During my career my research and publications have had three main emphases: 1) African American writers’ crucial contributions to the literature of the American South; 2) 18th– and 19th-century African American writing as a rich field of literary expression and tradition; and 3) the African American slave narrative tradition, both as the bedrock of African American literature and as foundational to any serious comprehension of American literature and culture from the late 18th century to the present. When I emerged from graduate school in 1973, I don’t think any of those three themes of my life’s research would have been considered American literature, at least as American literature was understood at that time. But somehow the fields of study  that have claimed me from the early 1970s onward have become increasingly recognized for their profound role in and influence on what we have come to understand as American literature.

**Material**
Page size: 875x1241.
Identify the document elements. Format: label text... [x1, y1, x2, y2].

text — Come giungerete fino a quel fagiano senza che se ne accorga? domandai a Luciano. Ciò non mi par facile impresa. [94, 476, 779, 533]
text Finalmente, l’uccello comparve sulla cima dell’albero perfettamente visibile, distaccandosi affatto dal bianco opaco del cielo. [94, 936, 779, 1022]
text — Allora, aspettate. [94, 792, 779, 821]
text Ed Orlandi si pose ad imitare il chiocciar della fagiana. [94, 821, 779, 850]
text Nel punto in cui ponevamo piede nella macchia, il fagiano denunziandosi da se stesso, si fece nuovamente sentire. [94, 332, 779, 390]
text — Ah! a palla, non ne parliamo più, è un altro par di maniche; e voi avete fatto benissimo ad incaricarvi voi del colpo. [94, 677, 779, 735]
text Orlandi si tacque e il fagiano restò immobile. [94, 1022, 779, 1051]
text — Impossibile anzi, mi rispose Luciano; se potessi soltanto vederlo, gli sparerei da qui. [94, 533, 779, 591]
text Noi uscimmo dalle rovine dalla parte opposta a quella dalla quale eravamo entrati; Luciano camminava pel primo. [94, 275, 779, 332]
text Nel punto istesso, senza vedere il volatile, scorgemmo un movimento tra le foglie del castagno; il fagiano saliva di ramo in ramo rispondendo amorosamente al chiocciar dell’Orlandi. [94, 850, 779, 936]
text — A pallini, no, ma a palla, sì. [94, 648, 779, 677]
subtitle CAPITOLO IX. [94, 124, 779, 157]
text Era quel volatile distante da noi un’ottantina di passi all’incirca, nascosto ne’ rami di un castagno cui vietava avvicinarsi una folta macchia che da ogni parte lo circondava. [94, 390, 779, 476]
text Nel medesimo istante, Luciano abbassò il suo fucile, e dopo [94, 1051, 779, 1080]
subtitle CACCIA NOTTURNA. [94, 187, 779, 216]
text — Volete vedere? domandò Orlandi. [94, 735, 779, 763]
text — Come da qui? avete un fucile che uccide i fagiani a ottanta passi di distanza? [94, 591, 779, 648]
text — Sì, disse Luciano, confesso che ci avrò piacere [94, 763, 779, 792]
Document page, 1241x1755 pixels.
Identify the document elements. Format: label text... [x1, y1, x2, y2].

**What to produce**
Carry on the reflection about a research career in African American literature, starting right after its final sentence.

**Right answer**
My most recent book is Slavery and Class in the American South: A Generation of Slave Narrative Testimony, 1840-1865 (New York: Oxford University Press, 2019).  “William Andrews has ‘lifted the veil’ on class relations within the slave community in the antebellum South.  Well-meaning scholars, mostly for political reasons, have far too often chosen to remain silent about distinctions of class drawn by black people among themselves, starting in slavery, choosing to discuss African Americans as if they were always a social monolith, and thereby reducing their complexity.  Andrews reveals, in riveting detail, that this has never been the case, even well before the Civil War.  This is a seminal work of scholarship, one destined to generate a new branch of literary studies, dedicated to studying how class mattered within the African American tradition.”—Henry Louis Gates Jr., Harvard University

 

Degrees

1973, PhD English, UNC-Chapel Hill

1970, MA English, UNC-Chapel Hill

1968, BA English, Davidson College

 

 

Publications

  • The Literary Career of Charles W. Chesnutt. (Baton Rouge: Louisiana State University Press, 1980).
  • To Tell a Free Story:  The First Century of Afro-American Autobiography, 1760-1865. (Urbana: University of Illinois Press, 1986).
  • The Norton Anthology of African American Literature, Co-Ed. with Henry Louis Gates et. al. (New York: W. W. Norton, 1997, 2004, 2014).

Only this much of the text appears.